:: SUPPLIED RECORDS ::
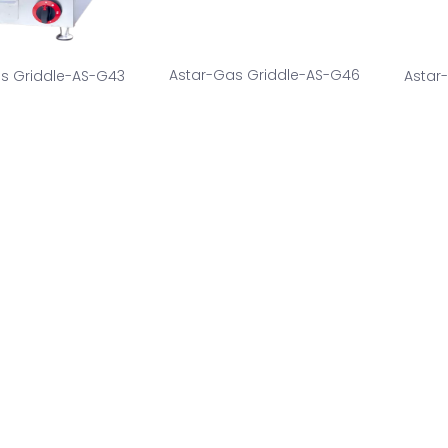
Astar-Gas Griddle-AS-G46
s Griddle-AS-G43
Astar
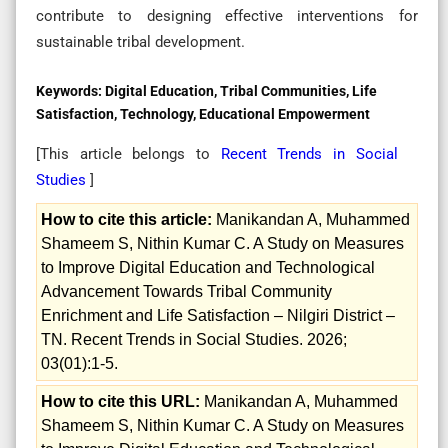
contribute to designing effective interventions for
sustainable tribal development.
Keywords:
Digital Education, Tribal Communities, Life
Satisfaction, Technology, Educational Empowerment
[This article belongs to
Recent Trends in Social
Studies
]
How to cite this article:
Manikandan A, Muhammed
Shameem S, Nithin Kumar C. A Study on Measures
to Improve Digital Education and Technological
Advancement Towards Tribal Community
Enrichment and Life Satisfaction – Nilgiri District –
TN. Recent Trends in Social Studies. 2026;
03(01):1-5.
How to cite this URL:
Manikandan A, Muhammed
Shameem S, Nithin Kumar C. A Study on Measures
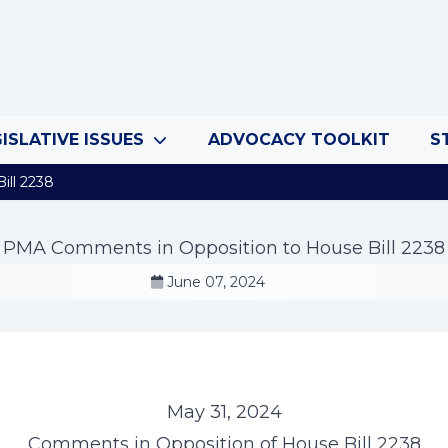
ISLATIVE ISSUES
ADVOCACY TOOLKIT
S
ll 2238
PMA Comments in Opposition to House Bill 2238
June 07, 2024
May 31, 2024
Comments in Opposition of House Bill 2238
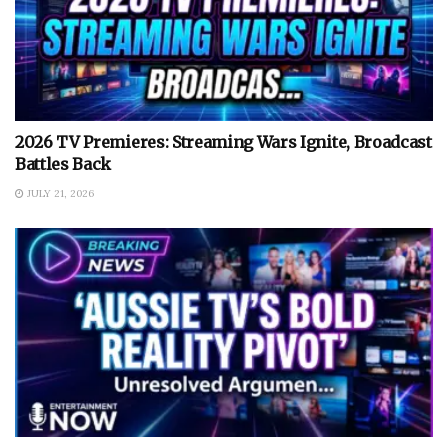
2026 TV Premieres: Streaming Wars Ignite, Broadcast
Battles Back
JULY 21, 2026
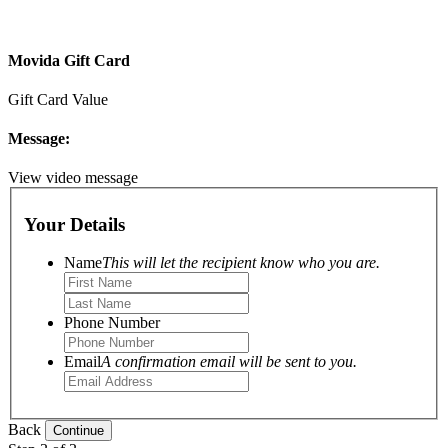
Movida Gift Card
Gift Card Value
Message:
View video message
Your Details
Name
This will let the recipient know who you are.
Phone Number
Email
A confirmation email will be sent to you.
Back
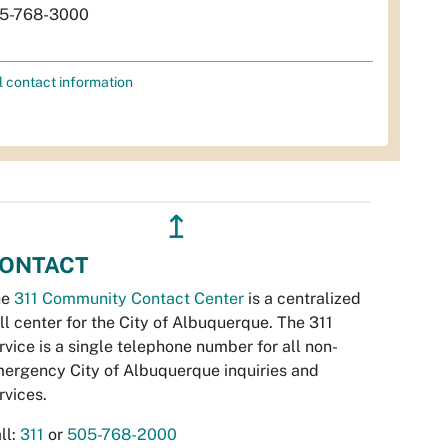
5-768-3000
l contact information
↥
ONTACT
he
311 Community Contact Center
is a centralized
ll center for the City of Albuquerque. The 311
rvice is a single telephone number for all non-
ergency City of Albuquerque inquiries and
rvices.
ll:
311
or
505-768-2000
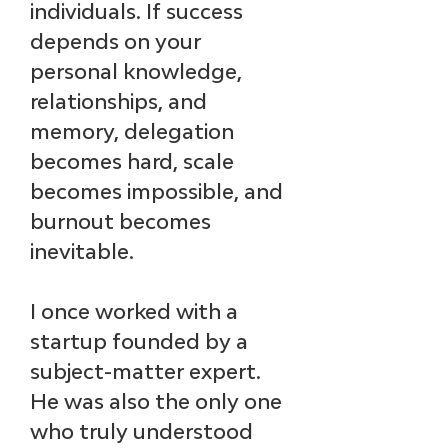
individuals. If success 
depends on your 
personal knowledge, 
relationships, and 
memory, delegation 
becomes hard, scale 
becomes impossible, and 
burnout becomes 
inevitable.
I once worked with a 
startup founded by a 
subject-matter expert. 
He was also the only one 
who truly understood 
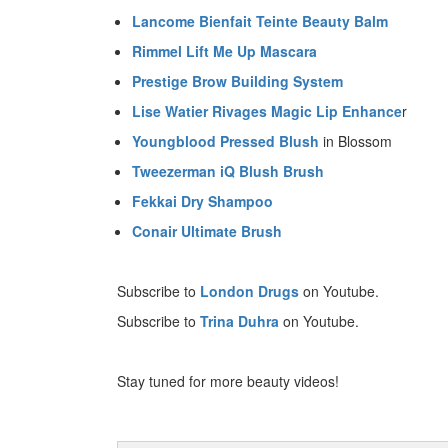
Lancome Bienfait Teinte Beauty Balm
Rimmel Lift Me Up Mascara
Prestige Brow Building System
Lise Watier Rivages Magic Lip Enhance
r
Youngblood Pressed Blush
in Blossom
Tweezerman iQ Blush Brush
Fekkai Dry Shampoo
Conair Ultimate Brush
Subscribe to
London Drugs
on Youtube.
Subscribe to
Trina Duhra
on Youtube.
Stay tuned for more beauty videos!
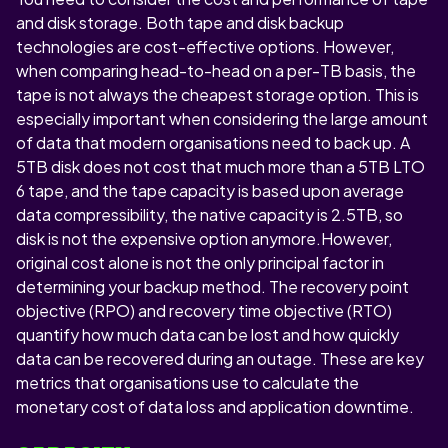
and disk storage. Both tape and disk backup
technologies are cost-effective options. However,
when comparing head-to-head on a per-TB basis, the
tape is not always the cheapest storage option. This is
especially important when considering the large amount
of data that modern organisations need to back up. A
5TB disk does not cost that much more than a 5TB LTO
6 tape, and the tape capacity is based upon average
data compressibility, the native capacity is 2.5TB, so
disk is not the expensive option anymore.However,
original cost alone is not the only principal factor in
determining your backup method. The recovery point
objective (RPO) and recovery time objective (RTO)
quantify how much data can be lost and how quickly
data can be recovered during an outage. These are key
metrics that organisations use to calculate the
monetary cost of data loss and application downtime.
:::
* **WHAT IS BEING ASKED**
Only the lines from the one containing "inevitable." through the end of the records are wanted, set down exactly and without their pictures.

* **EXERCISE SOLUTION**
inevitable.
I once worked with a 
startup founded by a 
subject-matter expert. 
He was also the only one 
who truly understood 
Lancome Bienfait Teinte Beauty Balm
Rimmel Lift Me Up Mascara
Prestige Brow Building System
Lise Watier Rivages Magic Lip Enhance
r
Youngblood Pressed Blush
in Blossom
Tweezerman iQ Blush Brush
Fekkai Dry Shampoo
Conair Ultimate Brush
Subscribe to
London Drugs
on Youtube.
Subscribe to
Trina Duhra
on Youtube.
Stay tuned for more beauty videos!
and disk storage. Both tape and disk backup
technologies are cost-effective options. However,
when comparing head-to-head on a per-TB basis, the
tape is not always the cheapest storage option. This is
especially important when considering the large amount
of data that modern organisations need to back up. A
5TB disk does not cost that much more than a 5TB LTO
6 tape, and the tape capacity is based upon average
data compressibility, the native capacity is 2.5TB, so
disk is not the expensive option anymore.However,
original cost alone is not the only principal factor in
determining your backup method. The recovery point
objective (RPO) and recovery time objective (RTO)
quantify how much data can be lost and how quickly
data can be recovered during an outage. These are key
metrics that organisations use to calculate the
monetary cost of data loss and application downtime.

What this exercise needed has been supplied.